*** Document passage ***

¶1 "Two recent press releases concerning the Emperor Penguin’s fate illustrate contrasting forces that will either advance or suppress trustworthy conservation science."
¶12 "Mark Twain again provides insight to why bad science so easily goes viral having written, 'In religion and politics people's beliefs and convictions are in almost every case gotten at second-hand, and without examination, from authorities who have not themselves examined the questions at issue but have taken them at second-hand from others.' And apparently scientists suffer the same second? hand folly."
Question re your "drowning chicks" claim
January 9, 2015
To:
Jim Steele
cc'd:
John R Blair, Director of the Sierra Nevada Field Campus
Dr. Ainley
Mr. Steele,1:00 - ... So they nest on fast ice. "Fast ice" is ice that's fastened to the coastline. And that becomes real thick and that's where they breed, so the story was CO2 increases; it warms things; it melts the ice; and when ice melts, the baby chicks fall into the water and drown. And they made allusions to this.http://whatsupwiththatwatts.blogspot.com/2014/12/steeles-penguin-climate-horrorstory.html
[2]1:25 - Well... I asked the guy, I couldn't find any evidence of that. I looked at satellite pictures when they were saying this. And the guy who printed that he thought the babies were falling in because the ice was breaking out early. I said can you give me some dates so I can correlate it with satellite stuff. And he goes to me, well, ah, it's really hard to find this right now. So why do you publish this when you have no information, but you're pushing this as a climate horror story"
~ ~ ~ ~ ~ ~ ~
You don't offer a source for that claim, nor did you respond to my public request for that information. As I related at my blog post:
"CC wrote: I tried but couldn't anything on this claim about chicks falling into the sea, so finally I emailed Dr. Ainley and asked him about it. He responded with the following:
Dr. Ainley responded: "Peter, I don't know who them and they are, but I think the statement about chicks falling into the sea when the ice breaks out ultimately came from the Barbraud & Weimerskirch 2001 paper attached (1st complete paragraph on p 185).
Essentially, the fast ice on which the EMPE are breeding is blown out to sea prematurely with eggs, chicks and attending adults going with it. Of course the adults are unaffected. ..."

*** End of Document passage ***
*** Stored data ***

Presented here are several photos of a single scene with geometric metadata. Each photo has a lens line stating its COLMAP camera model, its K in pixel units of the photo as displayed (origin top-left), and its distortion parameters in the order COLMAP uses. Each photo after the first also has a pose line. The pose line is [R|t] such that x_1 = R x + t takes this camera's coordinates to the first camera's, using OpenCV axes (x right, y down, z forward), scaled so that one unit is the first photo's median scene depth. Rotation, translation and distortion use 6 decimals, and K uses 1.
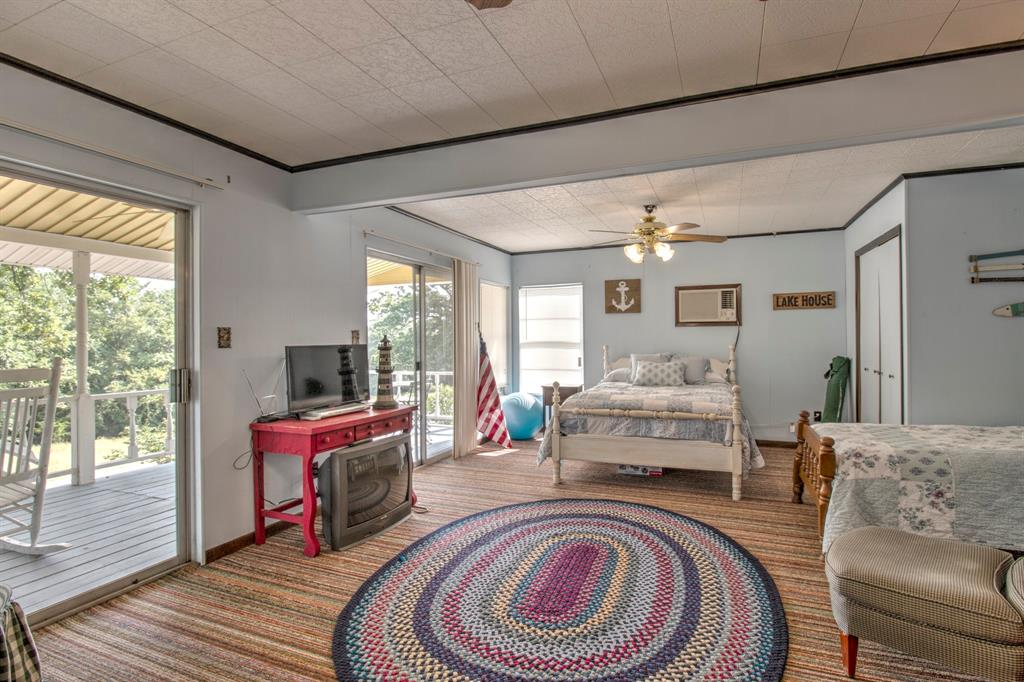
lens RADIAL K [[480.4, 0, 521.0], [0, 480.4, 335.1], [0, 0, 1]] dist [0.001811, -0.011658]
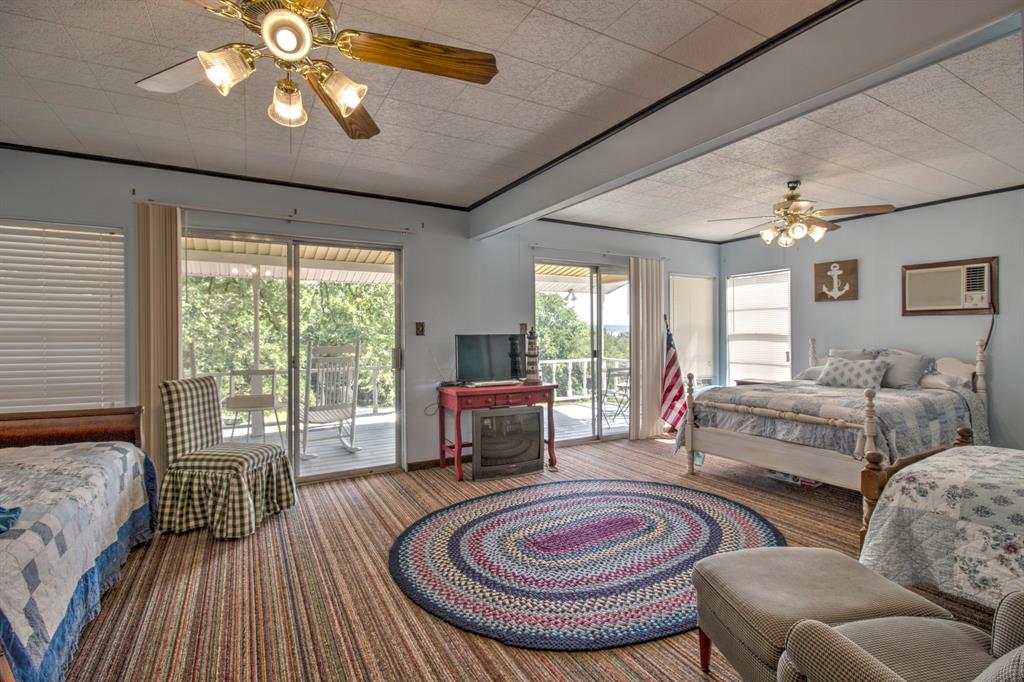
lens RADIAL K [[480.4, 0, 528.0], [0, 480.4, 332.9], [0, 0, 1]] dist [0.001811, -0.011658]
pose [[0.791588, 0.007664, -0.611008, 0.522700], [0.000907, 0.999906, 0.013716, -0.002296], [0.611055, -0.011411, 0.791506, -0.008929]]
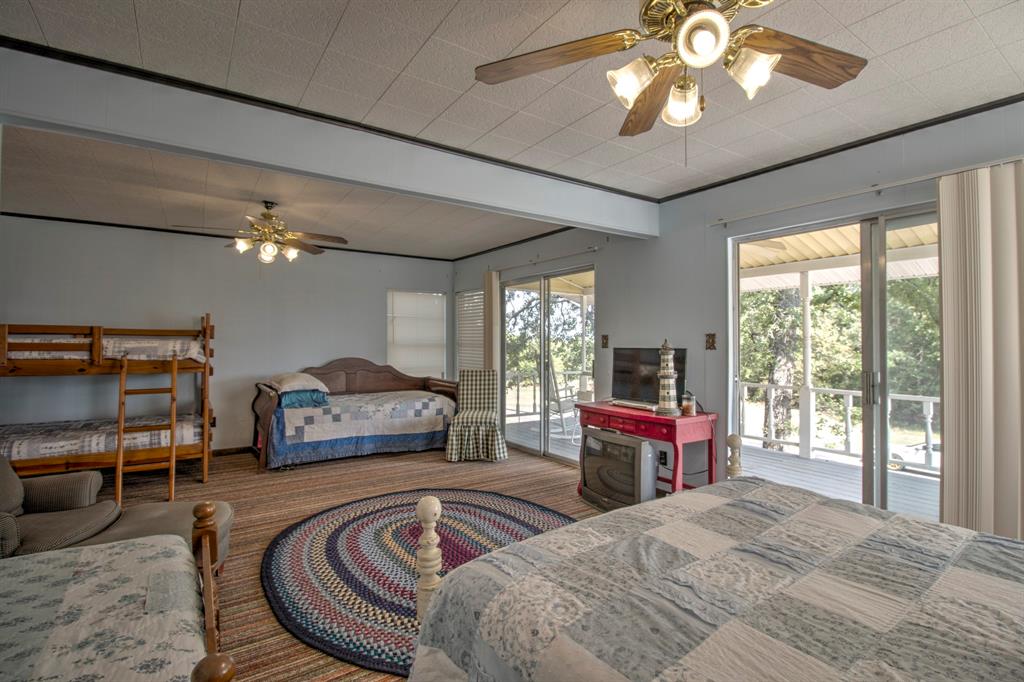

*** End of Stored data ***

**Problem details:**
Answer the following questions from the text on the Emperor Penguin, each on its own line.
(a) What date does the message addressed to Jim Steele carry?
(b) Who is named as Director of the Sierra Nevada Field Campus?
(c) Which paper did Dr. Ainley think the statement about chicks falling into the sea ultimately came from?

**Exercise response:**
(a) January 9, 2015
(b) John R Blair
(c) The Barbraud & Weimerskirch 2001 paper